Cashier: ‘Have you got the one?’
Me: ‘Yes, I think I have. We’ve been together a while now.’
Cashier: ‘Eh?’
ME: *first day working at LinkedIn* You need to have a DM jail feature
CEO: That’s a great idea
ME: Call it ClinkedIn
CEO: Get out!
Me: So ducks quack, owls hoot, crows caw…what do you do?
Penguin: I’m a tax attorney.
Me: Ah. That explains the briefcase.
How to end an interview:
1. Thank them for their time.
2. Shake their hand firmly.
3. Firmer.
4. Firmer yet.
5. BREAK HIS HAND YOU MUST WIN
100% of divorces begin with marriage.
you never realize how long a minute is until you’re doing cardio.
[date]
Him: So where are you from?
Me: According to my parents, I was born in a barn.
My dog probably thinks her name is Jesus Christ
[standing at your brisket smoker with a baggie of hot dogs] “Would you cook these for me?”
“Don’t take this the wrong way”
====================
» **Set of tasks**
A - In the joke list, rewrite the stretch from "5. BREAK HIS" through "are you from?", substituting "planks" for "cardio".
B - Pick up the joke list after its last line and continue it.
The rows that come after this are not needed for any of the work here.

(Extracted data entries)
====================
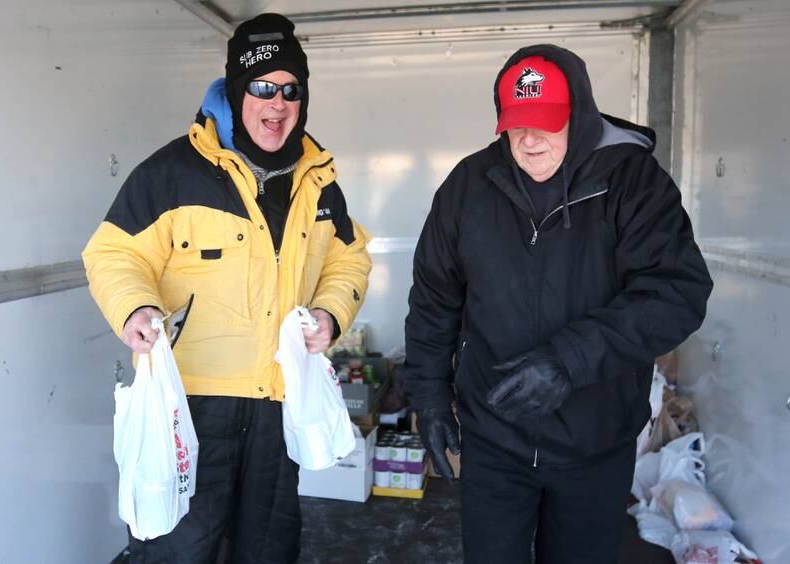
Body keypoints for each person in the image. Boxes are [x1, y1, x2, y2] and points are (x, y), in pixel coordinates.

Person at [404, 44, 712, 563]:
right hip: (494, 440)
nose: (529, 140)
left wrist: (569, 359)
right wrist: (429, 398)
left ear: (580, 113)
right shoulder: (466, 186)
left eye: (546, 121)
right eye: (516, 123)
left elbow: (676, 292)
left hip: (596, 443)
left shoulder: (633, 182)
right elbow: (434, 300)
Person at [82, 13, 371, 563]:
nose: (277, 103)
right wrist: (136, 307)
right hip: (189, 409)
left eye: (291, 90)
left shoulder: (319, 179)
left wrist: (332, 313)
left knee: (267, 551)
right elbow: (113, 252)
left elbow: (348, 258)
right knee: (177, 550)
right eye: (263, 88)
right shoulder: (172, 172)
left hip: (276, 406)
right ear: (238, 92)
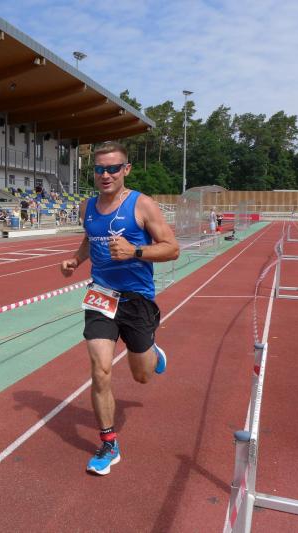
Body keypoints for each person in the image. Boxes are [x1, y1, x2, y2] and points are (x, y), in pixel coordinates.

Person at [60, 141, 179, 476]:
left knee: (142, 376)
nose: (106, 175)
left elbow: (172, 249)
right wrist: (76, 260)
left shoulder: (142, 205)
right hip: (101, 296)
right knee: (100, 369)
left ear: (126, 169)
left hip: (136, 298)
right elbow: (90, 237)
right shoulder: (87, 206)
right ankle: (109, 443)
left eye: (113, 168)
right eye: (99, 169)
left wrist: (135, 252)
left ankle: (151, 349)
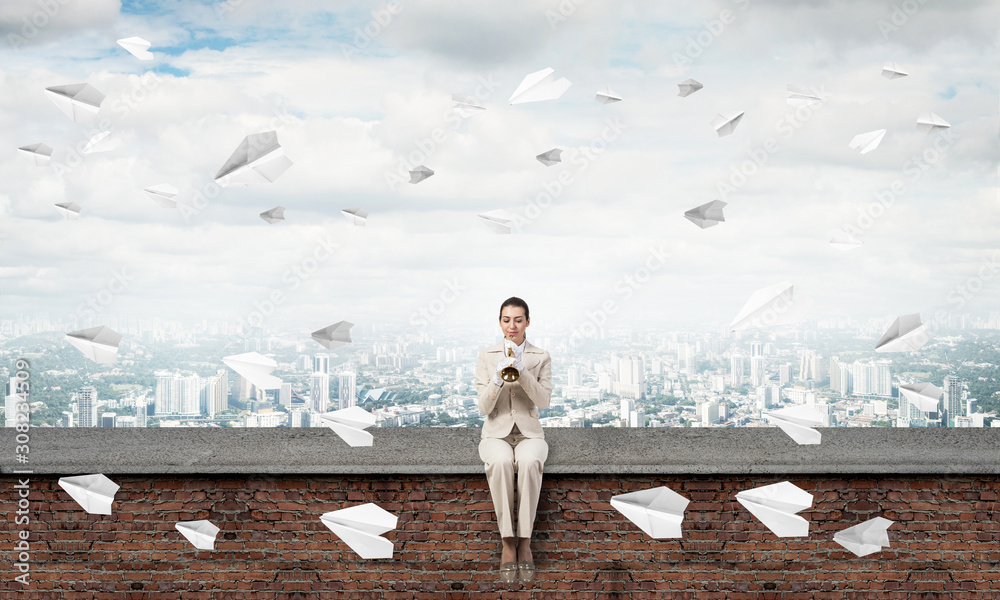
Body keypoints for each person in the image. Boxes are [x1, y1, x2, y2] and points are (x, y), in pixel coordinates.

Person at [475, 296, 552, 586]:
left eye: (518, 320)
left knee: (531, 461)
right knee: (501, 461)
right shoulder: (486, 355)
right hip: (496, 432)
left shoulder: (540, 356)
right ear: (500, 322)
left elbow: (543, 400)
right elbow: (483, 408)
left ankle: (525, 541)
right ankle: (508, 541)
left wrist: (523, 372)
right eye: (506, 320)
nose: (512, 325)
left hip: (530, 432)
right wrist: (497, 378)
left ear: (528, 322)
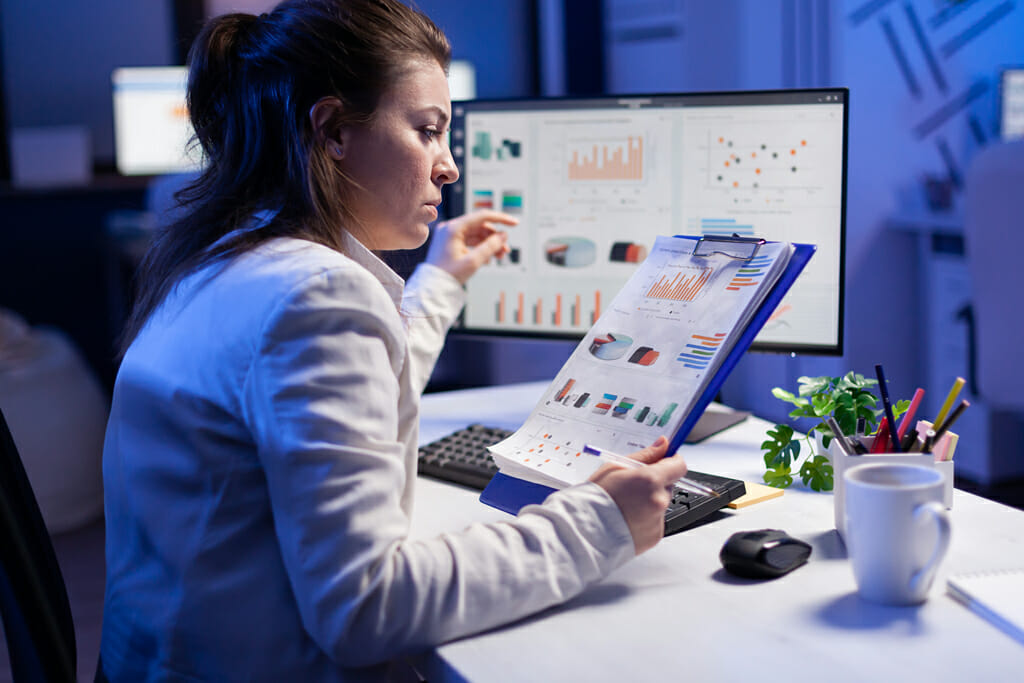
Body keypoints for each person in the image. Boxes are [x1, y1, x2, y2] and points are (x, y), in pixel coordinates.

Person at [99, 1, 691, 680]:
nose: (449, 168)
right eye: (427, 131)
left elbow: (353, 383)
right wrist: (601, 523)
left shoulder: (221, 260)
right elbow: (364, 607)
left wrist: (440, 279)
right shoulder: (314, 292)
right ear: (332, 130)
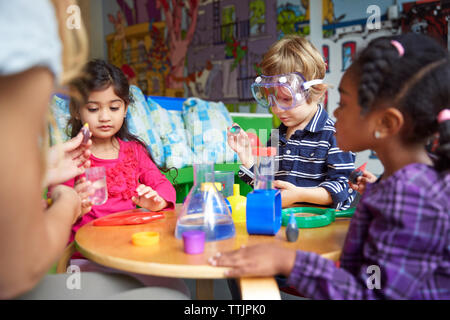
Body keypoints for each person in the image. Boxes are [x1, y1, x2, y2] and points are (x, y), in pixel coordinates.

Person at [211, 33, 450, 299]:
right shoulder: (405, 186)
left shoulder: (411, 195)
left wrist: (290, 260)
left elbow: (373, 292)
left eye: (343, 104)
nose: (334, 113)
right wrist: (248, 161)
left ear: (386, 124)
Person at [0, 0, 188, 300]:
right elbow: (52, 222)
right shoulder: (73, 159)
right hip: (88, 258)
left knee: (177, 287)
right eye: (93, 108)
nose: (104, 117)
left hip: (133, 249)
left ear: (125, 109)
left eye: (114, 107)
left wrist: (155, 201)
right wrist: (71, 203)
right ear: (76, 111)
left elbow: (165, 187)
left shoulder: (134, 152)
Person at [228, 35, 356, 210]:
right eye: (271, 99)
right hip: (281, 225)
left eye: (286, 99)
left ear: (317, 91)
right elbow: (265, 189)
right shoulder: (276, 136)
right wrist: (247, 157)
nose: (277, 109)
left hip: (319, 229)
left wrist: (299, 194)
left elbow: (344, 188)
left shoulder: (336, 135)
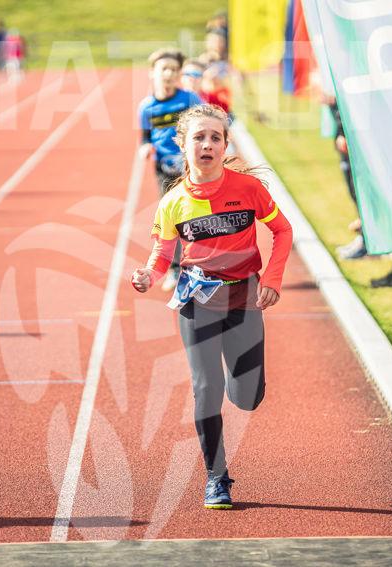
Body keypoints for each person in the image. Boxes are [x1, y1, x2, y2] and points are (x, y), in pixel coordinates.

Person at [131, 104, 293, 510]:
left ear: (225, 145)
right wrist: (149, 274)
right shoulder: (173, 202)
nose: (207, 144)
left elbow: (282, 229)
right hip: (197, 301)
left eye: (215, 138)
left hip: (244, 299)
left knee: (247, 397)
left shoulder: (248, 189)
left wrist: (272, 279)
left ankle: (241, 384)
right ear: (182, 144)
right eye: (199, 137)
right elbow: (162, 253)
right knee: (206, 388)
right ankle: (216, 477)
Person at [138, 47, 202, 291]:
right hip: (164, 169)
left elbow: (207, 122)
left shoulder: (189, 100)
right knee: (172, 218)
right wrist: (145, 147)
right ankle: (175, 268)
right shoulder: (146, 108)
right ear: (152, 73)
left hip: (192, 167)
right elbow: (145, 137)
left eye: (174, 69)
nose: (169, 74)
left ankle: (202, 266)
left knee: (196, 215)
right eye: (164, 69)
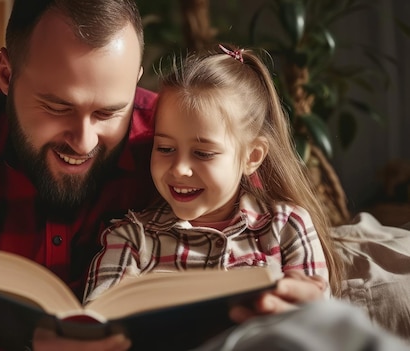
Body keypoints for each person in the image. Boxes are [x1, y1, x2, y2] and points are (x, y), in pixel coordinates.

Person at [0, 0, 330, 349]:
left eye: (109, 112)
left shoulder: (172, 138)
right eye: (56, 106)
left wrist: (304, 305)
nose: (83, 141)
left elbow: (261, 233)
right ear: (6, 73)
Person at [84, 46, 343, 311]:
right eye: (165, 148)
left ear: (251, 157)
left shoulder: (287, 227)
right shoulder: (130, 239)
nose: (179, 169)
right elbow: (96, 325)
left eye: (203, 153)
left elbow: (323, 326)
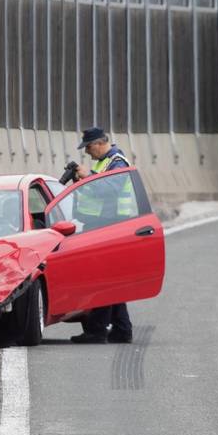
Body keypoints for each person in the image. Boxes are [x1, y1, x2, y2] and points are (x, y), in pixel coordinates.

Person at [70, 127, 134, 345]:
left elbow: (111, 188)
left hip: (110, 227)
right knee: (109, 279)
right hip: (99, 226)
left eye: (88, 147)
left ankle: (97, 330)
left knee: (101, 279)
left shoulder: (118, 161)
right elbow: (95, 191)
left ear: (98, 143)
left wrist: (90, 176)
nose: (87, 152)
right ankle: (122, 330)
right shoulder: (102, 163)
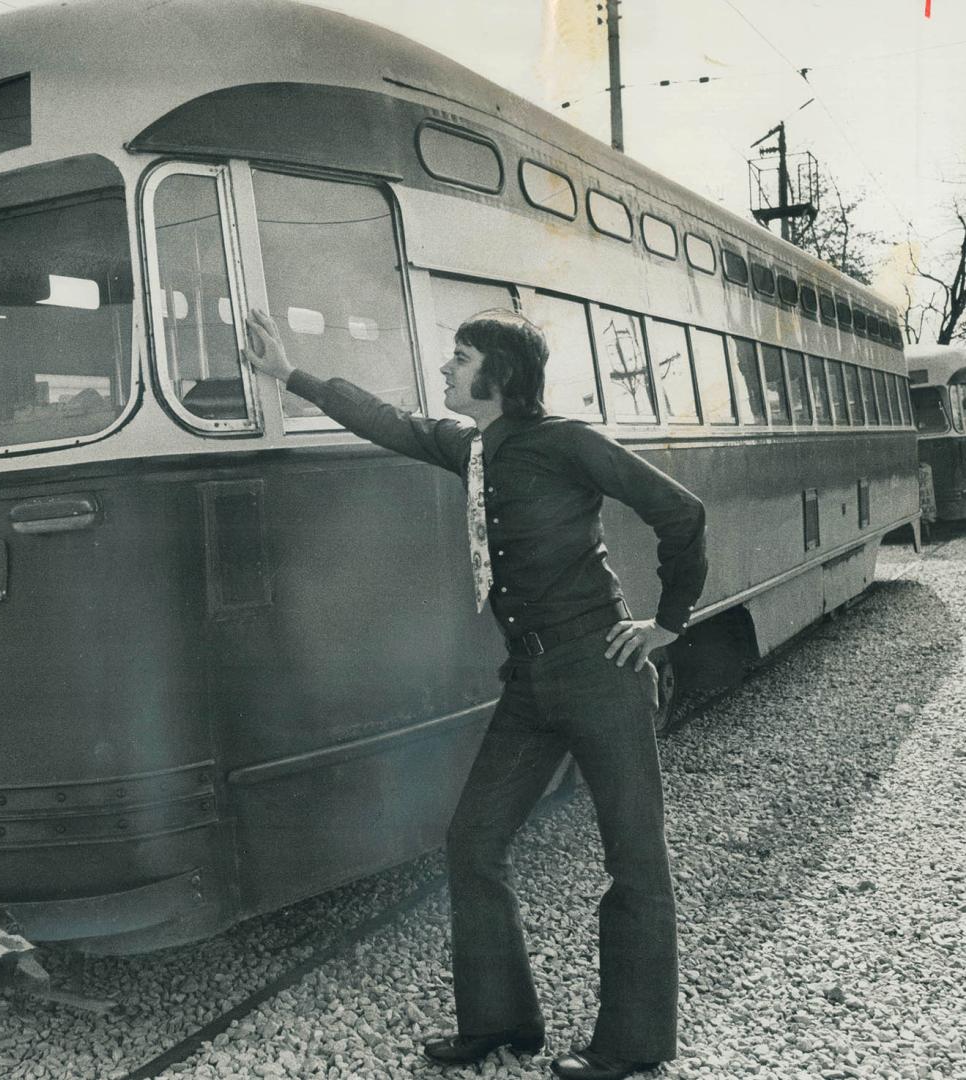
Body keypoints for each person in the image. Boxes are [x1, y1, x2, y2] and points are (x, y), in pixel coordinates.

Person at [241, 308, 707, 1080]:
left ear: (503, 374)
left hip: (600, 672)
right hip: (528, 682)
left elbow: (681, 512)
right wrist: (288, 374)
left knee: (633, 857)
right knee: (473, 841)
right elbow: (386, 421)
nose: (447, 370)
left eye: (460, 359)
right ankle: (499, 1023)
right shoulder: (472, 447)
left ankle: (634, 1042)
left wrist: (670, 621)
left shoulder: (568, 442)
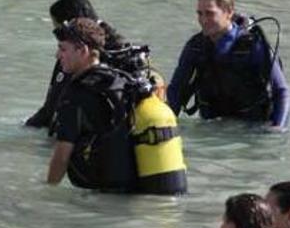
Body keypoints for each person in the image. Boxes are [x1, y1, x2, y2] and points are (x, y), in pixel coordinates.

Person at [46, 18, 187, 194]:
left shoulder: (77, 94)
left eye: (62, 49)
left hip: (107, 197)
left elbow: (62, 156)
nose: (58, 56)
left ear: (83, 50)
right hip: (140, 188)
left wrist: (46, 194)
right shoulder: (121, 81)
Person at [166, 0, 290, 130]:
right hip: (211, 127)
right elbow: (175, 91)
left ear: (229, 12)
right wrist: (165, 124)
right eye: (200, 13)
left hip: (252, 128)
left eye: (210, 13)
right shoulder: (195, 47)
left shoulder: (254, 45)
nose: (203, 20)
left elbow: (282, 91)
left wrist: (278, 128)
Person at [25, 0, 126, 134]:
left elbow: (51, 108)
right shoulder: (119, 54)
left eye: (57, 29)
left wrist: (26, 130)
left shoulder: (76, 57)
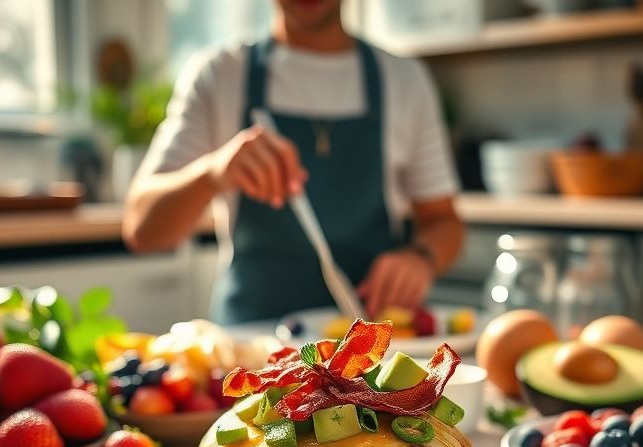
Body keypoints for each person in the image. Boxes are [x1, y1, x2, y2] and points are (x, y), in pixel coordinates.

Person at [123, 0, 463, 325]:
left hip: (370, 353)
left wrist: (421, 258)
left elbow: (444, 222)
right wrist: (213, 172)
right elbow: (142, 229)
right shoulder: (219, 74)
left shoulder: (405, 81)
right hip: (251, 352)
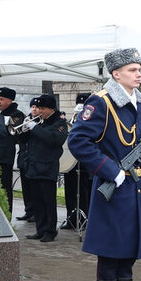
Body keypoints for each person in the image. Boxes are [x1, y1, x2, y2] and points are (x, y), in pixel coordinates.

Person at [68, 48, 141, 281]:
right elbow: (78, 141)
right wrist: (110, 170)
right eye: (133, 69)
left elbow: (139, 142)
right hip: (115, 190)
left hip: (138, 190)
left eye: (139, 69)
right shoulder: (101, 102)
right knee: (110, 258)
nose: (139, 74)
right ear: (116, 73)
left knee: (128, 258)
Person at [15, 93, 69, 242]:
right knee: (37, 201)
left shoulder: (59, 122)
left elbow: (54, 139)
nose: (38, 111)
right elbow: (22, 141)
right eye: (38, 108)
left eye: (42, 108)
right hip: (33, 166)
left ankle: (50, 231)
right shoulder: (38, 122)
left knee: (48, 201)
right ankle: (40, 229)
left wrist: (34, 128)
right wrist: (24, 131)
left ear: (51, 109)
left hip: (47, 168)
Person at [0, 86, 25, 212]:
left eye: (2, 99)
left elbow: (6, 132)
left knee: (5, 188)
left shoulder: (17, 114)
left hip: (5, 155)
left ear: (10, 101)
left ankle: (7, 213)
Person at [62, 92, 92, 231]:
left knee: (84, 192)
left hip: (85, 164)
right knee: (70, 191)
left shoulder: (91, 121)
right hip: (71, 164)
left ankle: (84, 219)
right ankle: (71, 218)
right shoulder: (73, 119)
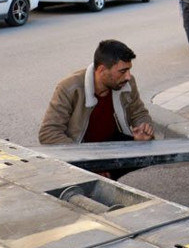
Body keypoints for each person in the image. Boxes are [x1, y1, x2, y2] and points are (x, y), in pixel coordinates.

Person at [39, 40, 155, 178]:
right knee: (92, 180)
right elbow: (48, 133)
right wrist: (88, 163)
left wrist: (143, 128)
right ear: (101, 70)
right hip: (80, 148)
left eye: (129, 70)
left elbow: (139, 112)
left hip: (110, 143)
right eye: (123, 71)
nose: (128, 76)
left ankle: (106, 180)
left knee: (150, 151)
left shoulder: (127, 83)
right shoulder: (69, 88)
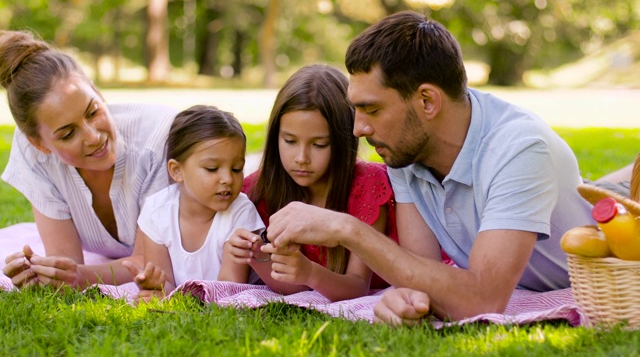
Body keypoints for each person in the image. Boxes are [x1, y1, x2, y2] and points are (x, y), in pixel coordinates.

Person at [265, 11, 599, 324]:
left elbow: (482, 301)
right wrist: (408, 300)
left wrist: (348, 230)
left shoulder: (519, 148)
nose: (358, 129)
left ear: (427, 101)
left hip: (602, 267)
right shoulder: (404, 149)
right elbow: (419, 269)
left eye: (371, 109)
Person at [0, 30, 178, 288]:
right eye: (68, 133)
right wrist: (43, 273)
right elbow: (67, 262)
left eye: (93, 111)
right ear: (39, 144)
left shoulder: (156, 140)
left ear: (97, 92)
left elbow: (150, 263)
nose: (93, 137)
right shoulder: (32, 155)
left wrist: (80, 277)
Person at [219, 64, 399, 302]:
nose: (301, 158)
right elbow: (289, 287)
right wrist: (254, 255)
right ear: (275, 136)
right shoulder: (259, 189)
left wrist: (309, 273)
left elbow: (357, 288)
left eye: (318, 144)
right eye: (290, 141)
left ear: (344, 140)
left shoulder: (368, 185)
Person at [124, 105, 264, 302]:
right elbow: (167, 285)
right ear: (176, 171)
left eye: (236, 169)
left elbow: (229, 289)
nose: (227, 179)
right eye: (212, 168)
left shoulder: (241, 212)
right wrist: (156, 289)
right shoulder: (156, 210)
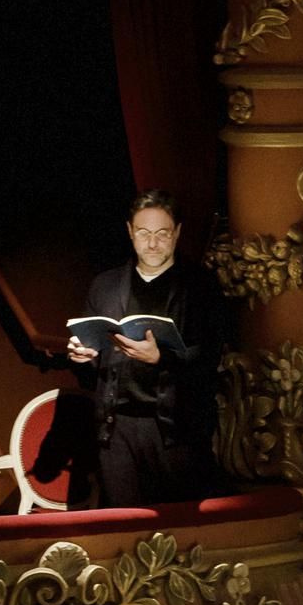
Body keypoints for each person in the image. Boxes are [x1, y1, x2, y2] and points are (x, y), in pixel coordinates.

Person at [63, 189, 213, 511]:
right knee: (124, 526)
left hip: (174, 431)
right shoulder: (105, 285)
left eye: (162, 234)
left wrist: (162, 357)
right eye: (144, 233)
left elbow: (211, 357)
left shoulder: (201, 286)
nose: (153, 243)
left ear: (177, 233)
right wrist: (82, 357)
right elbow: (93, 369)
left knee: (176, 528)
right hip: (116, 429)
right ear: (130, 232)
====================
» **Answers to each task**
A -
5. BREAK HIS HAND YOU MUST WIN
100% of divorces begin with marriage.
you never realize how long a minute is until you’re doing planks.
[date]
Him: So where are you from?

B -
Translation: Prepare for insult.
How to Parallel Park
1. Back in slowly
2. Nope wrong angle
3. Oh god, ur holding up traffic
4. Keep driving forever, u live in the car now
Neighbor: Do you want to see our new baby?
Me: I didn’t even want to see the old one
Guy: [pulls out knife]
Me: But I’m allergic to stainless steel
Guy: [stabs me]
Me: Noooo I’ll get a rash
Before we announce the winner of the Best Bomb Defuser award let’s pause for a moment to remember the runner-ups
*job interview*
“So this yearbook isn’t your resume?”
“No. I’m not a moron. Those are my references. I highlighted all the NEVER CHANGE’s.”
When Dorothy told the scarecrow she’d miss him most, I wanted the lion and tin man to set him on fire. I told my parents that, in case they got any ideas about showing favoritism.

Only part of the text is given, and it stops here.